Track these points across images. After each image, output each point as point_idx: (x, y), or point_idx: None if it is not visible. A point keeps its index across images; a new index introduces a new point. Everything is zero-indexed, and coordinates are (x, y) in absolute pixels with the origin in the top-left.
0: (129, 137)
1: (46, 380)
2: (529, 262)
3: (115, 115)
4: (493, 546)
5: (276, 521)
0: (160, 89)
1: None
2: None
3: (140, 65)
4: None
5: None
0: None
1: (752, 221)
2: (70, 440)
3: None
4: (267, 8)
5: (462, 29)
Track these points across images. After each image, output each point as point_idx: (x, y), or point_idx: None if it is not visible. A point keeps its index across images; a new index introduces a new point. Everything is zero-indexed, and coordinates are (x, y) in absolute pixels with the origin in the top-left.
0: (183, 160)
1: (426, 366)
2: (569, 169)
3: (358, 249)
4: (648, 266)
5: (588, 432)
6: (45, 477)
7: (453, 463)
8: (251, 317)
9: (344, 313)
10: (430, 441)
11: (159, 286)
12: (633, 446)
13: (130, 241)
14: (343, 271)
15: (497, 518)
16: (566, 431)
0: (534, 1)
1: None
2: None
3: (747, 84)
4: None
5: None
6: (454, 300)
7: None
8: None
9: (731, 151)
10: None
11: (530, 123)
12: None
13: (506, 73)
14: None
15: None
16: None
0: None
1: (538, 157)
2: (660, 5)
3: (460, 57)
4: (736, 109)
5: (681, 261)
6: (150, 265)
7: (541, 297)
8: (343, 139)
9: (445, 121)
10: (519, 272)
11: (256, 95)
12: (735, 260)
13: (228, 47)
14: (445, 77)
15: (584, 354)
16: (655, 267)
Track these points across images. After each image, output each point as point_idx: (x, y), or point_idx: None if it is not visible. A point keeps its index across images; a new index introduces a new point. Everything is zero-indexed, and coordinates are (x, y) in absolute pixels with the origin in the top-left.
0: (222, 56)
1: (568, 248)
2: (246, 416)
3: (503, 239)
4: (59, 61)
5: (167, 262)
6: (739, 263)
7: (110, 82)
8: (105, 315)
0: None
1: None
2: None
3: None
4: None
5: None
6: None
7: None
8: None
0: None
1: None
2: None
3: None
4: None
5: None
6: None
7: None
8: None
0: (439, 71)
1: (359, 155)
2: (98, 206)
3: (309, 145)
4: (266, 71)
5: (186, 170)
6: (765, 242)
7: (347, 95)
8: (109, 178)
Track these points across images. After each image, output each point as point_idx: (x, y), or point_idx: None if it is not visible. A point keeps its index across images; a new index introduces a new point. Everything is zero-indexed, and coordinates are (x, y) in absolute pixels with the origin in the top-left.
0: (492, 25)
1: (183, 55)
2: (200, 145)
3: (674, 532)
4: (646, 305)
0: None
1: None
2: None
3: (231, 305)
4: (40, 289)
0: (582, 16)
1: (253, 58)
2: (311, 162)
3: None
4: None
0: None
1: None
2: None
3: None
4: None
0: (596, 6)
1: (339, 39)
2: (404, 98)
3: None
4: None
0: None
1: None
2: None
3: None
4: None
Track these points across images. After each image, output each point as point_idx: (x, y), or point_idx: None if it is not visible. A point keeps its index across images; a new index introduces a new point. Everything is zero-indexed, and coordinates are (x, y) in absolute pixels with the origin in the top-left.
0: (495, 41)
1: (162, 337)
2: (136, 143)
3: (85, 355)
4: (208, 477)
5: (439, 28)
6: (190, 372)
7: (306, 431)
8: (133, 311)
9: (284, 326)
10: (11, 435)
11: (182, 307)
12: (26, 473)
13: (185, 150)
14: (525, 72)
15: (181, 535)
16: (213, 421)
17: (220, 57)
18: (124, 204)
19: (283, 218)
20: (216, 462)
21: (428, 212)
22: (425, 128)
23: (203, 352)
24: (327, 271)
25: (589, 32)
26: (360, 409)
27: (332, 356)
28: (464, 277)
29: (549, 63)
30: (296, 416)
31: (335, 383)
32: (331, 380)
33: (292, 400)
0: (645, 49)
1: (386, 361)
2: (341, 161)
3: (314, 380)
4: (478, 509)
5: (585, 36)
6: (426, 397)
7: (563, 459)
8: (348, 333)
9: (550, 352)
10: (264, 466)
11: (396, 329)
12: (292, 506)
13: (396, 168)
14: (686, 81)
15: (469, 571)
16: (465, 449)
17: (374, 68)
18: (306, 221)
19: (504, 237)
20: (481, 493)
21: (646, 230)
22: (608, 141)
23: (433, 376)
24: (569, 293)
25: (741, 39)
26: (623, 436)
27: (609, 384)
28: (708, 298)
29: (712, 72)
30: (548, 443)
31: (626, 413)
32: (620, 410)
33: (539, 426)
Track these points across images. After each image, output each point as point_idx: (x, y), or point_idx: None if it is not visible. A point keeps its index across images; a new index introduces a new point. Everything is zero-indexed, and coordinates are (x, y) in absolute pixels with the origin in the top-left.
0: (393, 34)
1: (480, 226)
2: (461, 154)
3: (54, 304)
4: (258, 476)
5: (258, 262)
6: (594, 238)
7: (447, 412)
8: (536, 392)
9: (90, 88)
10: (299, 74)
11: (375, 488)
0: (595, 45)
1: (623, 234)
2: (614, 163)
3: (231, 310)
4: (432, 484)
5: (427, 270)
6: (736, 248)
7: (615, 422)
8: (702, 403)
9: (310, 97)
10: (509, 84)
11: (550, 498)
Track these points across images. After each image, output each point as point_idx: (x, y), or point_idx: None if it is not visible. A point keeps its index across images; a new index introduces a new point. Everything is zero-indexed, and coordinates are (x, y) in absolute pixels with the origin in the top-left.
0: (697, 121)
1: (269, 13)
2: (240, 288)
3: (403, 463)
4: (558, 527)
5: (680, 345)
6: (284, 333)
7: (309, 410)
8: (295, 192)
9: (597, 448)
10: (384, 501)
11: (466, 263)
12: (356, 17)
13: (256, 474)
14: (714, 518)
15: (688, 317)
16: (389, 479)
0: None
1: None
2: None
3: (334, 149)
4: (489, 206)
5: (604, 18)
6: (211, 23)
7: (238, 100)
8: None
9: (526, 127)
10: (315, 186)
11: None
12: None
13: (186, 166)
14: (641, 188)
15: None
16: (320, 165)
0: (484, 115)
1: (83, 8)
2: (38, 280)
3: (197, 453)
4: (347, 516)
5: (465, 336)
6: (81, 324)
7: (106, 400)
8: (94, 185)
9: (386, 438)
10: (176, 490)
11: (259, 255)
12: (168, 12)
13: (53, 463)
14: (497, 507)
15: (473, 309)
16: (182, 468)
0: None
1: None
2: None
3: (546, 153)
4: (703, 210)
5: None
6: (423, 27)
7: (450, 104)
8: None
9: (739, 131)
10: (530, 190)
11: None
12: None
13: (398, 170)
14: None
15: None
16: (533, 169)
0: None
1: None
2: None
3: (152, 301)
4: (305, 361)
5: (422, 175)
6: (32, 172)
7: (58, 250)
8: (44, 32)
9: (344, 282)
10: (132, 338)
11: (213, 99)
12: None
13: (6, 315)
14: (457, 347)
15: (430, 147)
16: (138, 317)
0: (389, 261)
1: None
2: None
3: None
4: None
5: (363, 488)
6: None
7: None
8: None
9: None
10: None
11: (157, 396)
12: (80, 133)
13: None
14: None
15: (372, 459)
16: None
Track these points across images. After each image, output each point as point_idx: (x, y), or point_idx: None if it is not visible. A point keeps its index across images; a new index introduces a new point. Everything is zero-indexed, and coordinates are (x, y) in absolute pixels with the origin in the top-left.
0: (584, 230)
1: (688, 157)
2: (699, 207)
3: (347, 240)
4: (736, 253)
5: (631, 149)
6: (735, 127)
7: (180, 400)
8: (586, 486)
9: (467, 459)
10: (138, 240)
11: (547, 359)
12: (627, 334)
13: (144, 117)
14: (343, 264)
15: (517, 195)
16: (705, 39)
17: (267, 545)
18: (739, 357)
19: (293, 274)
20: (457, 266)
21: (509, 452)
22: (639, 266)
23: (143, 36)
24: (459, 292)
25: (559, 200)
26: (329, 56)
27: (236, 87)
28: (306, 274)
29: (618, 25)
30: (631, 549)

_AIM_
Copy the rows above word for word, from the very first row down to the one that contains "16: (655, 267)", both ends included.

_FINISHED ANSWER_
Track these points across images. After each image, output each point as point_idx: (x, y), or point_idx: None if it is not visible. A point keeps its index across images; a new index introduces a new point. Everything is zero-indexed, and coordinates are (x, y) in absolute pixels with the origin in the top-left.
0: (129, 137)
1: (46, 380)
2: (529, 262)
3: (115, 115)
4: (493, 546)
5: (276, 521)
0: (160, 89)
1: None
2: None
3: (140, 65)
4: None
5: None
0: None
1: (752, 221)
2: (70, 440)
3: None
4: (267, 8)
5: (462, 29)
Track these points across images. After each image, output each point as point_idx: (x, y), or point_idx: None if it is not visible. A point keeps its index across images; a new index introduces a new point. Everything is zero-indexed, and coordinates are (x, y) in absolute pixels with the origin in the top-left.
0: (183, 160)
1: (426, 366)
2: (569, 169)
3: (358, 249)
4: (648, 266)
5: (588, 432)
6: (45, 477)
7: (453, 463)
8: (251, 317)
9: (344, 313)
10: (430, 441)
11: (159, 286)
12: (633, 446)
13: (130, 241)
14: (343, 271)
15: (497, 518)
16: (566, 431)
0: (534, 1)
1: None
2: None
3: (747, 84)
4: None
5: None
6: (454, 300)
7: None
8: None
9: (731, 151)
10: None
11: (530, 123)
12: None
13: (506, 73)
14: None
15: None
16: None
0: None
1: (538, 157)
2: (660, 5)
3: (460, 57)
4: (736, 109)
5: (681, 261)
6: (150, 265)
7: (541, 297)
8: (343, 139)
9: (445, 121)
10: (519, 272)
11: (256, 95)
12: (735, 260)
13: (228, 47)
14: (445, 77)
15: (584, 354)
16: (655, 267)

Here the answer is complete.